Em abril de 2020, o fotógrafo indonésio Joshua Irwandi capturou uma das imagens mais comoventes e inquietantes que registraram os impactos da Covid-19. Em um período de grande incerteza, ele conseguiu registrar a cena de um corpo já envolto em materiais de proteção, conforme as diretrizes do Ministério da Saúde da Indonésia, destinadas à eliminação segura dos falecidos.

A Covid-19 foi confirmada pela primeira vez na Indonésia em 2 de março de 2020 – uma instrutora de dança e sua mãe testaram positivo após contato com alguém infectado. Embora o vasto arquipélago indonésio seja composto por milhares de ilhas, foi em pouco mais de um mês que a doença se espalhou para todas as 34 províncias, incluindo a extremamente populosa ilha de Java, lar de mais de 151 milhões de pessoas. À medida que a pandemia avançava, Java – e sua capital, Jakarta – se transformaram em verdadeiros epicentros da propagação do vírus.

Os profissionais de saúde indonésios enfrentaram esta nova ameaça com recursos extremamente limitados. Estima-se que, até julho de 2021, mais de 1.500 trabalhadores da saúde no país tenham perdido a vida devido à Covid-19, enquanto enfermeiros relataram, logo no início da pandemia, a escassez de equipamentos de proteção individual (EPI), que eram vitais para enfrentar o crescente número de casos.

Dentro desse cenário de desafio e risco, o trabalho de Irwandi ganhou contornos de urgência. Vestindo um traje de proteção, similar ao dos profissionais de saúde que o acompanhava, o fotógrafo passou seus dias dentro de um hospital em Jakarta, observando de perto os esforços para salvar vidas. Nem sempre os desfechos eram positivos: em uma ocasião, ele registrou um paciente que havia falecido, cujo nome jamais foi divulgado.

Após a morte do paciente, a equipe médica iniciou o procedimento de proteção e contenção, começando com o envolvimento do corpo em sacos de lixo para resíduos infectantes, seguido por uma camada extra de plástico – o mesmo tipo vendido em supermercados. Segundo Irwandi, “acho que levou por volta de uma hora exaustiva sob o calor. Acreditavam que desligar o ar condicionado poderia ajudar a eliminar o vírus, e assim trabalhavam com máscaras pesadas em um ambiente sufocante.”

A fotografia, que por um instante congelou a ação frenética dos hospitais durante a crise, apresenta a superfície plástica refletindo as luzes frias do teto, enquanto os materiais de proteção que cobriam o corpo lembram uma antiga prática ritualística de um funeral. Essa cena impactante contrasta com o ambiente moderno e impessoal de um quarto de hospital, composto apenas por uma cama e uma televisão, ressaltando a vulnerabilidade humana em meio a uma era altamente tecnológica e, por vezes, esterilizada.

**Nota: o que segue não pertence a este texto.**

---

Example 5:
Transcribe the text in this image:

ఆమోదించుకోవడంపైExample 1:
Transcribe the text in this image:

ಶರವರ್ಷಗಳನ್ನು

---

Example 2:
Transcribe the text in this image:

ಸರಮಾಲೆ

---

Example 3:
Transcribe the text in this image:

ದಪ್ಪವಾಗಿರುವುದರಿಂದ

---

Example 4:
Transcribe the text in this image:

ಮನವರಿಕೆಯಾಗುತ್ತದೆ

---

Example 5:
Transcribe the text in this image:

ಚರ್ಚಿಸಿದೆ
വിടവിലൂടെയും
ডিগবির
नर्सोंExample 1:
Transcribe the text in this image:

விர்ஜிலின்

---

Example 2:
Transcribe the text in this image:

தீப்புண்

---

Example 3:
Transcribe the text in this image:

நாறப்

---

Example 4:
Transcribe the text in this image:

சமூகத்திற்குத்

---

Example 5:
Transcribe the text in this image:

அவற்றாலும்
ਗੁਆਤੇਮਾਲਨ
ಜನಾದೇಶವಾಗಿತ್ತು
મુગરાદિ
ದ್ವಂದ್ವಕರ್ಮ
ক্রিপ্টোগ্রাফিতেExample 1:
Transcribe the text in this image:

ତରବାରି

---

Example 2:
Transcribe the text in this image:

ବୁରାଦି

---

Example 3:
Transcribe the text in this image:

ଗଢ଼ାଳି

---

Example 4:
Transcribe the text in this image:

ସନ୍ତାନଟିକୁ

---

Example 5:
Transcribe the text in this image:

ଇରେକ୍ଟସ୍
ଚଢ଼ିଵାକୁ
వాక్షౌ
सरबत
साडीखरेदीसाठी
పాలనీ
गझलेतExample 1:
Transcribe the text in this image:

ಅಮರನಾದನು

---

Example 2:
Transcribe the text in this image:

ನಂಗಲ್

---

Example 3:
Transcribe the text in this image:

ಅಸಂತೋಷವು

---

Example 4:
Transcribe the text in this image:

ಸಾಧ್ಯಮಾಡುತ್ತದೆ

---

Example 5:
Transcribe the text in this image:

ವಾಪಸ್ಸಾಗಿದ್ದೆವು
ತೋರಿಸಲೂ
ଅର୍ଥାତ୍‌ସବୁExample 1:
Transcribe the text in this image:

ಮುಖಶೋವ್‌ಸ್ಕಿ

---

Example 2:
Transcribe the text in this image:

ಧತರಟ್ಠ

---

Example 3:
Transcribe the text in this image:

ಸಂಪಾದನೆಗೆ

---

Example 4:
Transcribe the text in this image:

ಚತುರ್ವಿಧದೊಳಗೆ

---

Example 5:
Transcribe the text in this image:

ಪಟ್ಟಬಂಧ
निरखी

“Durante todo o período em que estive trabalhando aqui na Indonésia com meu mentor, Geert Van Castelren, fotógrafo holandês, eu mostrava a ele as imagens que vinha produzindo e perguntava: ‘para onde você acha que isso vai?’ Se a composição se assemelha a algo dos clássicos, geralmente o impacto da fotografia é ainda maior”, recorda Irwandi.

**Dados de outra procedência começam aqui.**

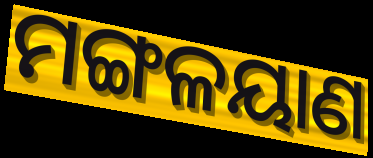
ମଙ୍ଗଳୟାଣ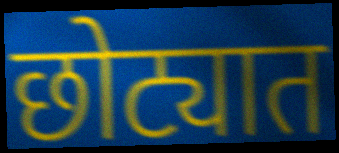
छोट्यातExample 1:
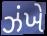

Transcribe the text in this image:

ઝંખે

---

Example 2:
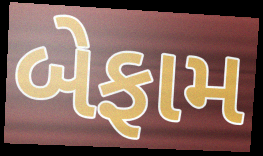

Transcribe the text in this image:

બેફામ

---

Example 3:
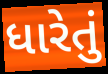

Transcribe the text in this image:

ધારેતું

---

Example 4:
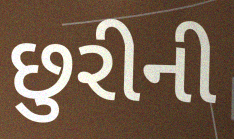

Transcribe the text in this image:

છુરીની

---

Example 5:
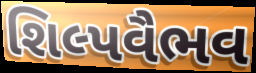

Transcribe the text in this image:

શિલ્પવૈભવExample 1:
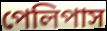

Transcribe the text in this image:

পেলিপাস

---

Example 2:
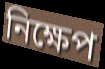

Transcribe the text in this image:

নিক্ষেপ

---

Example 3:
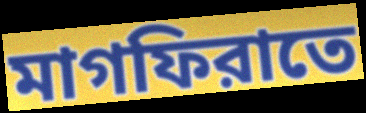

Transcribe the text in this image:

মাগফিরাতে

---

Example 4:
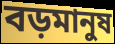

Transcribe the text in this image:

বড়মানুষ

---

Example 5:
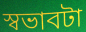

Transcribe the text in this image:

স্বভাবটা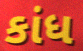
કાંધ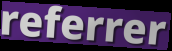
referrer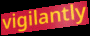
vigilantly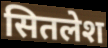
सितलेश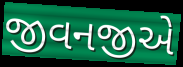
જીવનજીએ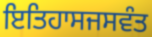
ਇਤਿਹਾਸਜਸਵੰਤ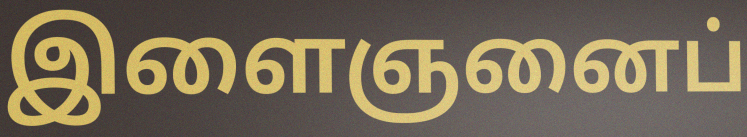
இளைஞனைப்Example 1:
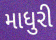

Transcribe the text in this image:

માધુરી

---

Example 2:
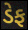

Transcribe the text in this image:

ડેફ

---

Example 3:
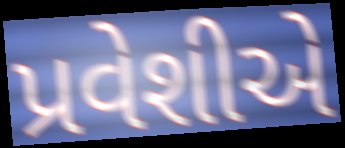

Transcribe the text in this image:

પ્રવેશીએ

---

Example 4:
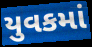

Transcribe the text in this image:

યુવકમાં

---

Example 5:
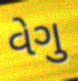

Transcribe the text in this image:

વેગુ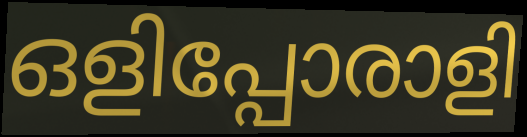
ഒളിപ്പോരാളി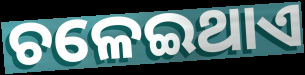
ଚଳେଇଥାଏ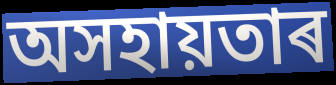
অসহায়তাৰ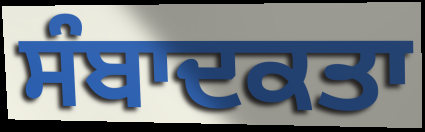
ਸੰਬਾਦਕਤਾ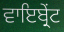
ਵਾਇਬ੍ਰੇਂਟ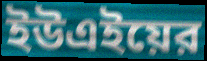
ইউএইয়ের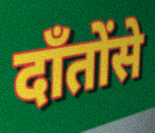
दाँतोंसे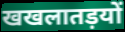
खखलातड़यों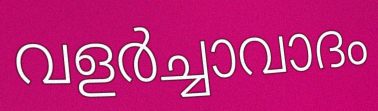
വളർച്ചാവാദംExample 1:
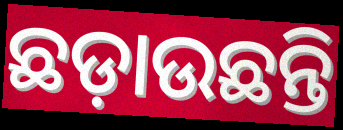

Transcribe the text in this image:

ଛଡ଼ାଉଛନ୍ତି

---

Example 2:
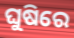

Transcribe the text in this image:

ଘୁଷିରେ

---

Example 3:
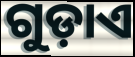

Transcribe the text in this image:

ଗୁଡ଼ାଏ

A imagem provocou diversas reações. Alguns chegaram a acusá-la de ser encenada – um cantor com dois milhões de seguidores chegou a sustentar que se tratava de um cenário artificial, alegando que a Covid-19 não apresentava perigo real e que o corpo era, na verdade, um manequim. Apesar da onda de desinformação, o registro permaneceu inegavelmente impactante.

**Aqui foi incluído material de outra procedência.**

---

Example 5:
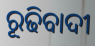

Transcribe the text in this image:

ରୂଢିବାଦୀ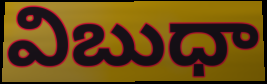
విబుధా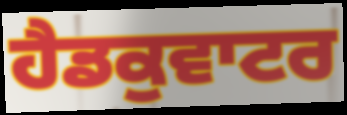
ਹੈਡਕੁਵਾਟਰ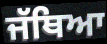
ਜੱਥਿਆ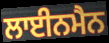
ਲਾਈਨਮੈਨ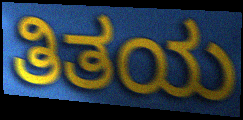
ತಿತಯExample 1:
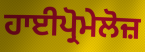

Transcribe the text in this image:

ਹਾਈਪ੍ਰੋਮੇਲੋਜ਼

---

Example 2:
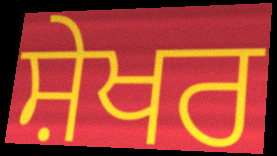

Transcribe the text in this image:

ਸ਼ੇਖਰ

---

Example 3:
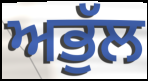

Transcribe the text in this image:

ਅਭੁੱਲ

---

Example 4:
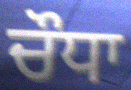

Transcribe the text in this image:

ਚੌਧਾ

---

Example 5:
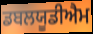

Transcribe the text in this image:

ਡਬਲਯੂਡੀਐਮ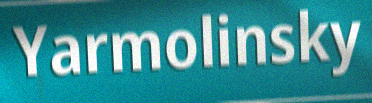
Yarmolinsky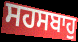
ਸਹਸਬਾਹੁ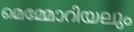
മെമ്മോറിയലും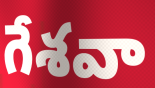
గేశవా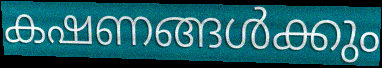
കഷണങ്ങൾക്കുംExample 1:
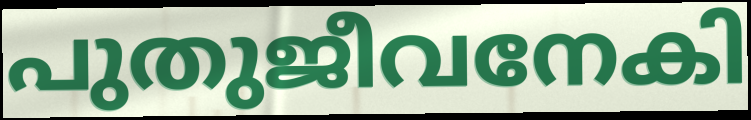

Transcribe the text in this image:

പുതുജീവനേകി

Optando por fotografar o corpo na mesma altura, ao invés da visão aérea mais comum de médicos e enfermeiros, Irwandi colocou tanto o observador quanto o sujeito em pé de igualdade. “Naquele momento em que capturei a cena do corpo sendo envolvido em plástico, pensei: ‘E se for minha família? E se forem meus amigos?’. O melhor que podemos fazer é informar quem amamos sobre o que está acontecendo e cuidar de nós mesmos”, afirma o fotógrafo.

Para ele, a principal mensagem transmitida pela imagem é clara: “se você não usar sua máscara ou rejeitar a ciência, este pode ser o caminho que muitas pessoas terão que enfrentar.”

O poder desta fotografia ultrapassou as fronteiras da Indonésia, sendo premiada com o segundo lugar na categoria de notícias gerais do World Press Photo em 2021 e também recebendo indicação para o Prêmio Pulitzer.

Um ano depois, enquanto Irwandi cobrisse os enterros coletivos de vítimas da Covid-19 em um cemitério, a cena ganhava ainda mais significado. Ele visitou o local duas vezes em uma semana, constatando que novas sepulturas já haviam sido escavadas para acomodar as vítimas. “O perigo é real, independentemente de as pessoas gostarem ou não da fotografia”, conclui.